Source records Block Start

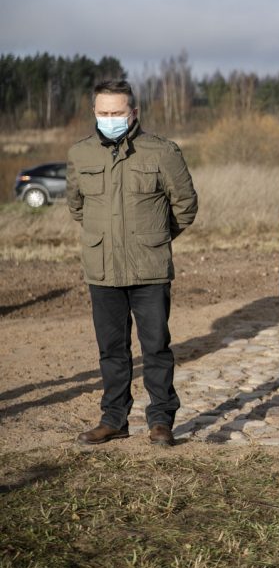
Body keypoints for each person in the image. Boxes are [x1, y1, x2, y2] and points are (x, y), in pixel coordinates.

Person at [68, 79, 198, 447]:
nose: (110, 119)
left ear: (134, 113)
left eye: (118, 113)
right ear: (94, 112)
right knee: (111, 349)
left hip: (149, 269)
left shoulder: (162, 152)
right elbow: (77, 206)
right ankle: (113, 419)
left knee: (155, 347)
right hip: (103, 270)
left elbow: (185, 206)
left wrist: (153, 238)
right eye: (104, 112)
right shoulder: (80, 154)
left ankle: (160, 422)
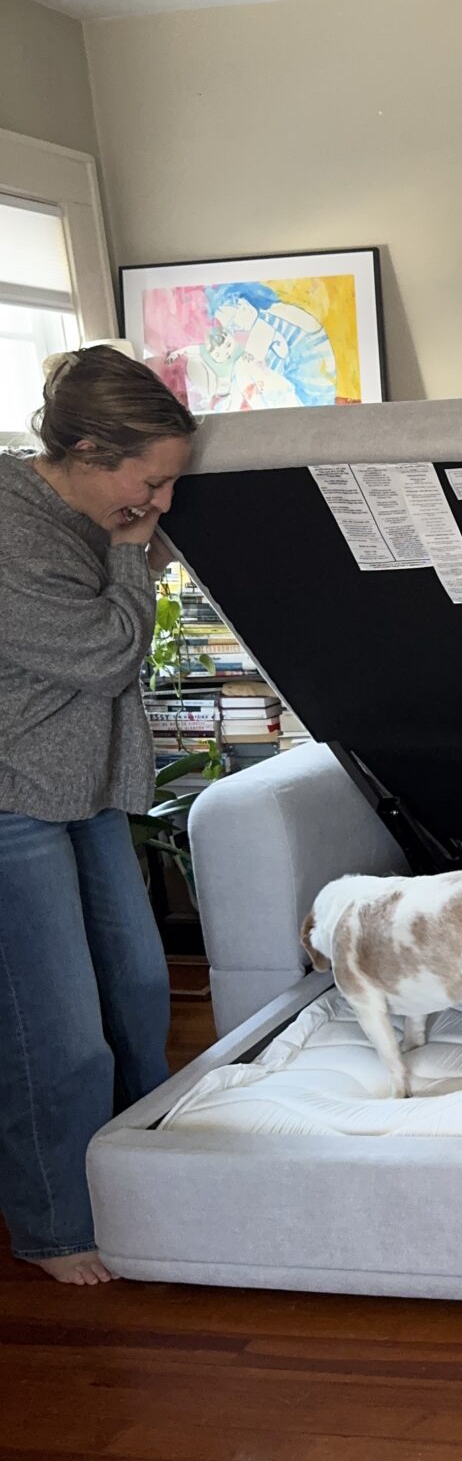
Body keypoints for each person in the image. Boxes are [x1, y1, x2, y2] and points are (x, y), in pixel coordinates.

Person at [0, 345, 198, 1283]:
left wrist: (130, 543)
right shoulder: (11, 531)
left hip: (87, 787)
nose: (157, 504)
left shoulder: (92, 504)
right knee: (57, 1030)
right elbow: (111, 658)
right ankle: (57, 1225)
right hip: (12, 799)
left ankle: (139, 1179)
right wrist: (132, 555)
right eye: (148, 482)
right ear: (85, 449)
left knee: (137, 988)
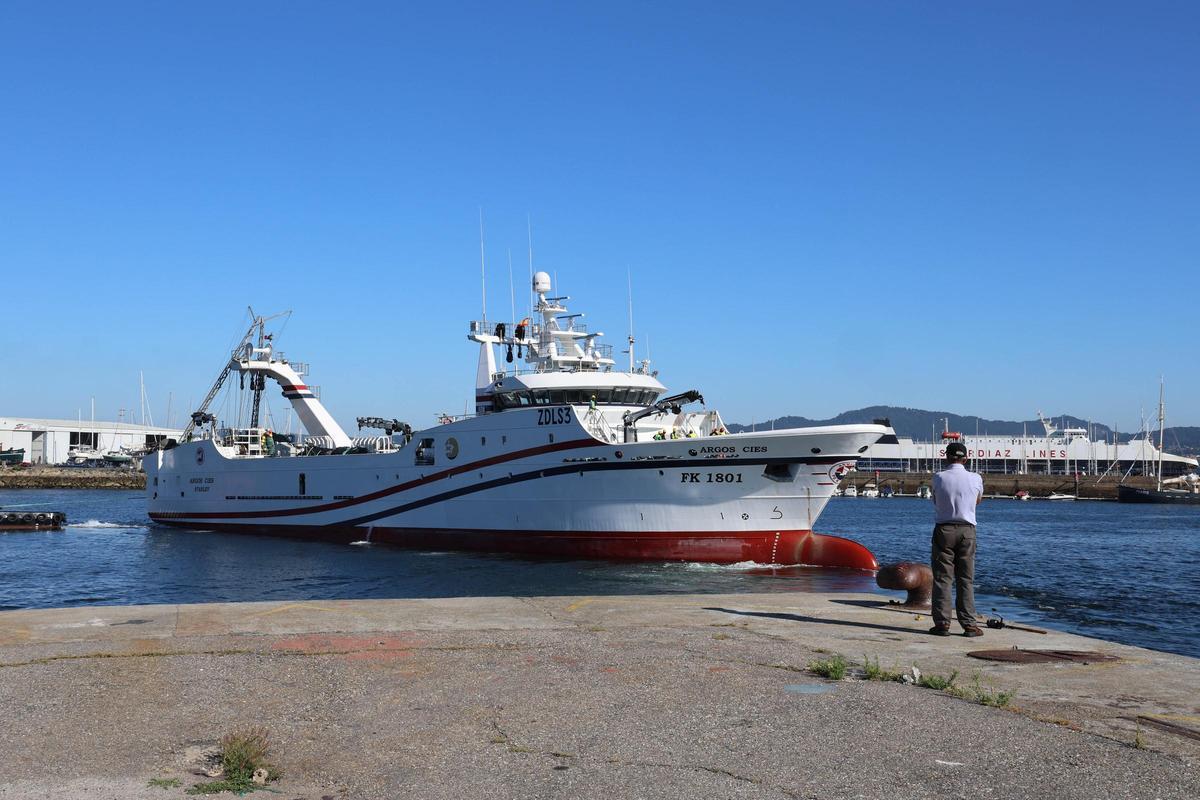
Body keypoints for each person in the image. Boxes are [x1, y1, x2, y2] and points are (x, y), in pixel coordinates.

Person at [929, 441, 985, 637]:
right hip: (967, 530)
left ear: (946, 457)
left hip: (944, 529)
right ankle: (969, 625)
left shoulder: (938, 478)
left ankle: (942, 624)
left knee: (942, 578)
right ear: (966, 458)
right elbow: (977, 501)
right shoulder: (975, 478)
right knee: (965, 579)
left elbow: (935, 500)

Source records Block End
Source records Block Start

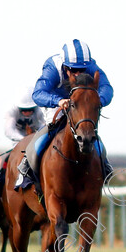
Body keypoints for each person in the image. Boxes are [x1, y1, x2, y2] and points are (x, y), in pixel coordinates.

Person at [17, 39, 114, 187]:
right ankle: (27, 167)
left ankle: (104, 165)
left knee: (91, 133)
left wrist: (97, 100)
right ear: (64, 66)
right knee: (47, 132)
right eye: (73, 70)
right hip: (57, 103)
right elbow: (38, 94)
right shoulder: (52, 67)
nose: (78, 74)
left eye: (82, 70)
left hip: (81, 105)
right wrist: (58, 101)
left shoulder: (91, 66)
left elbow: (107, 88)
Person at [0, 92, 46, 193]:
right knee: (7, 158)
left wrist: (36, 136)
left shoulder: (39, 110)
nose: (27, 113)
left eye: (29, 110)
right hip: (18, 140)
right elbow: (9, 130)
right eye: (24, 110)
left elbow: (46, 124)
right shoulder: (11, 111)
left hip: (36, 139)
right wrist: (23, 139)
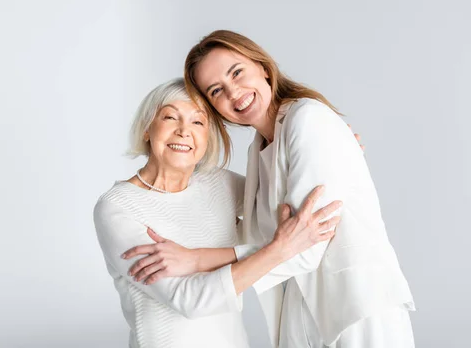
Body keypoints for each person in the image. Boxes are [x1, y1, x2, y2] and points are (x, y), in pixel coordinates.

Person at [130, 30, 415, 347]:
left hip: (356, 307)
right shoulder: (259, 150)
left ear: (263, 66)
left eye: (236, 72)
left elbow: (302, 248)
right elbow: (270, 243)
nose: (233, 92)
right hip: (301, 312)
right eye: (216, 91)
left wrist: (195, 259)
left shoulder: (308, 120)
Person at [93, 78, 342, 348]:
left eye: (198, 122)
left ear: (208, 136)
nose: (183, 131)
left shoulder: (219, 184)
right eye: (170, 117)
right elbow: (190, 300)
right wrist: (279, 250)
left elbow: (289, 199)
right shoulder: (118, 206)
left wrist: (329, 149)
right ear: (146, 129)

Source records Block End
Source records Block Start

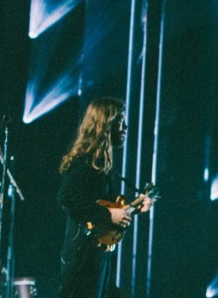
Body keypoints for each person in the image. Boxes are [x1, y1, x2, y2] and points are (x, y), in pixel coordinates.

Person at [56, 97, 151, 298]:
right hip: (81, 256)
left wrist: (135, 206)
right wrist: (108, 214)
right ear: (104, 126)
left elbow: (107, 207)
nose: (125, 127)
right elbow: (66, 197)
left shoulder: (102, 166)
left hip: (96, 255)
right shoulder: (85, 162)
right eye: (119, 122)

Source records Block End

* Your instructions *
Reproducing the whole listing above is not the task. Copy exactly only the lines from the one with "left shoulder: (308, 120)" to the one with "right ear: (146, 129)", both kept.

* Exercise output *
left shoulder: (308, 120)
Person at [93, 78, 342, 348]:
left eye: (198, 122)
left ear: (208, 136)
nose: (183, 131)
left shoulder: (219, 184)
right eye: (170, 117)
right elbow: (190, 300)
right wrist: (279, 250)
left elbow: (289, 199)
right shoulder: (118, 206)
left wrist: (329, 149)
right ear: (146, 129)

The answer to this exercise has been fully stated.